=== Assignment ===
Could you copy every line in the listing below that has the word "lingua"?

=== Input ===
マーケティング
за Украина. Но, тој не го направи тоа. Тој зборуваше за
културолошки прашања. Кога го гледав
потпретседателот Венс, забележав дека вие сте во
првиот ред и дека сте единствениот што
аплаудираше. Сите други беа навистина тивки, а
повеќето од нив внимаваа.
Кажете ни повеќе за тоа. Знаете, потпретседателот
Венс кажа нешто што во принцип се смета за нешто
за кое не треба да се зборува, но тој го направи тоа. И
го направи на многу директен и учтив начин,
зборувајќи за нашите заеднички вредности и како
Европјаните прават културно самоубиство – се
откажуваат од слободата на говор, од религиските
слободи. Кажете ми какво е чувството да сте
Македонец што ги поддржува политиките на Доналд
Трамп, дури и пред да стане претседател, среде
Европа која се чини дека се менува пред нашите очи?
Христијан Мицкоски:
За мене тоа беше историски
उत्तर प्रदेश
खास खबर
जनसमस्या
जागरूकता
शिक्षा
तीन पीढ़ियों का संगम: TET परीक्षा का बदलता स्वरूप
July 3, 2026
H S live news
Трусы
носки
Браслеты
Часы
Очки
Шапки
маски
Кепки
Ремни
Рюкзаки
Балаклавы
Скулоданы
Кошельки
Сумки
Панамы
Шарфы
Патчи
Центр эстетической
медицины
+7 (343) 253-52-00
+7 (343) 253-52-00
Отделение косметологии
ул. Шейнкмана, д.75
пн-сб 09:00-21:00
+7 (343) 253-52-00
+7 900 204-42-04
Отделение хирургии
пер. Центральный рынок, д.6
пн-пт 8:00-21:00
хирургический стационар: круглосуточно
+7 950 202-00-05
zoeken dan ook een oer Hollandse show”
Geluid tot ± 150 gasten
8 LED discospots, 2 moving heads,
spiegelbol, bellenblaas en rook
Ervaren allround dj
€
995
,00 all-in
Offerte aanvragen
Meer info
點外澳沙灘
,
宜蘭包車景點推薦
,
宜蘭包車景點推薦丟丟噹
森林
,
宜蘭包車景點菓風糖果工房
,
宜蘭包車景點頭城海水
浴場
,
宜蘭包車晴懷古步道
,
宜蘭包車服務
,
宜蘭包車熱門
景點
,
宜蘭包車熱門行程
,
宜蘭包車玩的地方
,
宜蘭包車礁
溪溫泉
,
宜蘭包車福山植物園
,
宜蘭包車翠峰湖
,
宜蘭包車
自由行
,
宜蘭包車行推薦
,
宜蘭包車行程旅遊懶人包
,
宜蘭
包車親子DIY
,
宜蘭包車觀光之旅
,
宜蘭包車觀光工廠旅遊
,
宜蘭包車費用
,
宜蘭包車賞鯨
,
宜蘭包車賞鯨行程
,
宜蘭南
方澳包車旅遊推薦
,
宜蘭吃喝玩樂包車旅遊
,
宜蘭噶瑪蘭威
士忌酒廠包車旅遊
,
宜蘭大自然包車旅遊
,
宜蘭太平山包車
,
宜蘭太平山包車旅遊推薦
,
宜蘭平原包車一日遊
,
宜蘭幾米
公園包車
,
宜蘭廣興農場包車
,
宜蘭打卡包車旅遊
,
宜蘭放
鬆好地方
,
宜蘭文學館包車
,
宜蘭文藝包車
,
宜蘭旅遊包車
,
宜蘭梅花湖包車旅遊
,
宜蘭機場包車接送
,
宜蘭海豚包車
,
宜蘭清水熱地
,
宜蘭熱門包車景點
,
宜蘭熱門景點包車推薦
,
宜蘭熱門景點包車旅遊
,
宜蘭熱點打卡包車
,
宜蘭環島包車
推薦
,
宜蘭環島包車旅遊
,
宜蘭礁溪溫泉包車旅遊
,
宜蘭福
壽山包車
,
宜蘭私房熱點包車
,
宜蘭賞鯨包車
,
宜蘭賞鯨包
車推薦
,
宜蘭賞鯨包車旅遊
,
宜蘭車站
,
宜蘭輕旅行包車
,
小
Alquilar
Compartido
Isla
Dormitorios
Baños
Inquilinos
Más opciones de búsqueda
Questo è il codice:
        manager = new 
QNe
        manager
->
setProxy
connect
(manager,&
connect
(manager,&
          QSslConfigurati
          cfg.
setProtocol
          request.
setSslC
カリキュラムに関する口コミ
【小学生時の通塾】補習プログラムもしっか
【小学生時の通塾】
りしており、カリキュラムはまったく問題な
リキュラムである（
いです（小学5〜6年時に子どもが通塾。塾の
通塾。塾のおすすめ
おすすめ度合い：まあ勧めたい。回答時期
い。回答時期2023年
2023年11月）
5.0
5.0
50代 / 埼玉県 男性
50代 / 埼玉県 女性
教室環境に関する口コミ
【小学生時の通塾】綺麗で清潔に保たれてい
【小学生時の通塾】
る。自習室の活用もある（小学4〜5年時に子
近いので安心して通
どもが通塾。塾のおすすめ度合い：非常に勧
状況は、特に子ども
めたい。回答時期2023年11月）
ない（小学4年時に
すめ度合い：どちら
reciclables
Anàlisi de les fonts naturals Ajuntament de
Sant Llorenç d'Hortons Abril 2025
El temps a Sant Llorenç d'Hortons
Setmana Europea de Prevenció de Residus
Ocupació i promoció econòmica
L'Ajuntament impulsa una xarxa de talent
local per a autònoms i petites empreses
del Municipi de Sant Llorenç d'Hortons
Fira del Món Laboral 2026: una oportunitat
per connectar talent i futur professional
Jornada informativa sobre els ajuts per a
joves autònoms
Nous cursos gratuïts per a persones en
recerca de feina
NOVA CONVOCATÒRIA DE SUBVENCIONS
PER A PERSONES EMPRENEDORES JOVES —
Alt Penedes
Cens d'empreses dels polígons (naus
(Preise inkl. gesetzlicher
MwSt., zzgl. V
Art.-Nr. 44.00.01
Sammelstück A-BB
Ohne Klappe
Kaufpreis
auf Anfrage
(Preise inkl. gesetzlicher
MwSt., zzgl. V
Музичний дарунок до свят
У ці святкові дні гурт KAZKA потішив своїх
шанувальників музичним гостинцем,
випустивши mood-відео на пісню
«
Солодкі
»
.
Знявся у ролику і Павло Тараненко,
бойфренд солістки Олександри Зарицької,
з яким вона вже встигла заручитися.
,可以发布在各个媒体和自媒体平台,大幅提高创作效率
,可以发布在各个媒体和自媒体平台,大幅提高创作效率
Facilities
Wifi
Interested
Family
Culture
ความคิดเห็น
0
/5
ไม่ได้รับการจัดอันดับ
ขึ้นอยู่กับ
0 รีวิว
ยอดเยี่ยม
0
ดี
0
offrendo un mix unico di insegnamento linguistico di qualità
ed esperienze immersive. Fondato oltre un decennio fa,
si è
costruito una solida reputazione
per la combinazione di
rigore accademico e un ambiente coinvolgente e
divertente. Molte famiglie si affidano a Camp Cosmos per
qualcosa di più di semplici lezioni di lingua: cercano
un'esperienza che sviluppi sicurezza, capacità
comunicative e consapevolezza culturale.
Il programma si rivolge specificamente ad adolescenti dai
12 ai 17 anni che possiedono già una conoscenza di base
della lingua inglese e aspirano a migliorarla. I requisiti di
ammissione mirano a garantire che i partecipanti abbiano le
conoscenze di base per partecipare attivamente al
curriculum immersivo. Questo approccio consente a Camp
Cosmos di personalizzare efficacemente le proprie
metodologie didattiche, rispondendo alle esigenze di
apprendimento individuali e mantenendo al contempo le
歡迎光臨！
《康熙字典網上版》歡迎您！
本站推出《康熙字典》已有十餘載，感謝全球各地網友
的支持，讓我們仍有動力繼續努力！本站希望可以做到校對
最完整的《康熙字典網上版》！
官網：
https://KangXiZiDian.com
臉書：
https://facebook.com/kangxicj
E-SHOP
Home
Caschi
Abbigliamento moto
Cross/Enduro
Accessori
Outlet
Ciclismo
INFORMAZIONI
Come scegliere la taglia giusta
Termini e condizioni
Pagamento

=== Reply to the exercise ===
qualcosa di più di semplici lezioni di lingua: cercano
della lingua inglese e aspirano a migliorarla. I requisiti di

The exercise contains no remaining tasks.